The film began as I had read, the (HP) garage, the IBM ties and shirts, the somber interaction. It was quite a conversational film, but most independents are since talk is cheaper than sets. Then the group divided into two apparent camps. Engineers often disagree with technical directions. The film was doing a nice job of capturing these subtle interactions. We don't hear from the one group again but the two main characters continue on with their research. When the batteries are kicked from the device and it still runs, was this an energy producing machine. As the sound whirred down my excitement was cooled.
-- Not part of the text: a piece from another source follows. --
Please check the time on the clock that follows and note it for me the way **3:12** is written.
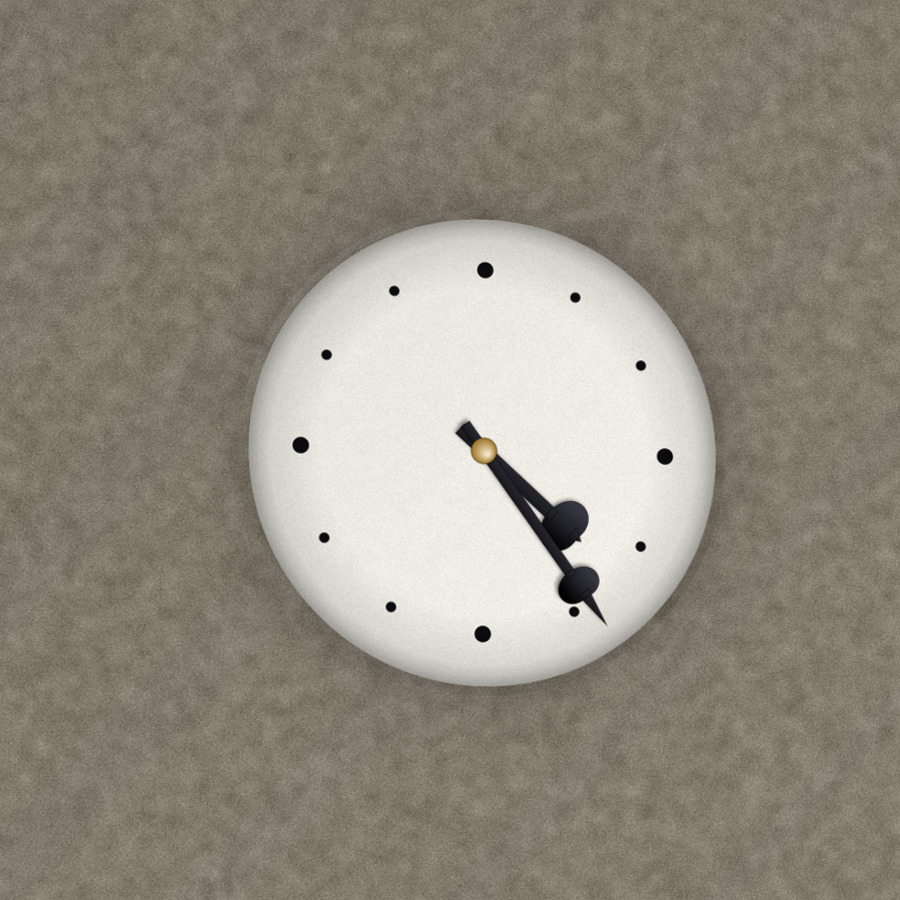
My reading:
**4:24**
Every engineer wants to figure out what they have invented. Then came the protein growth. That would make sense. They were trying to adjust the effects of gravity. General relativity would tell you that time would either run faster or slower. This was getting quite good. Next they had to find venture captial, always a pain. They also hid results from the rest of the group. Again, the film was scorring a 10 for realism and scientific plausibility. Finally they went to the storage units to see someone going in. My first thought was that it was the dissenting members of the team, who had set up their own experiment and were now competing with our main characters. Again, this was really hitting the spot.

And then, when the binoculars show that it is a duplicate, it all falls apart for me. Time travel, why did it have to go there. I wanted to see how the real issues of patents and invention rights get fought and how the engineers usually end up with nothing. But no, instead the film becomes a standard paradoxical twist of time travel. I couldn't help but be reminded of Bill and Ted. Whatever happended to conservation of mass and energy on a local level. Although I respect the job the writer did in tracking the action (he seems to have a mind for time travel if it were possible) still I couldn't escape the disappointment. Like many of you on the board I started to try to track the time jumps but I reminded myself that paradoxes have that effect if you let them. That's why they are called paradoxes.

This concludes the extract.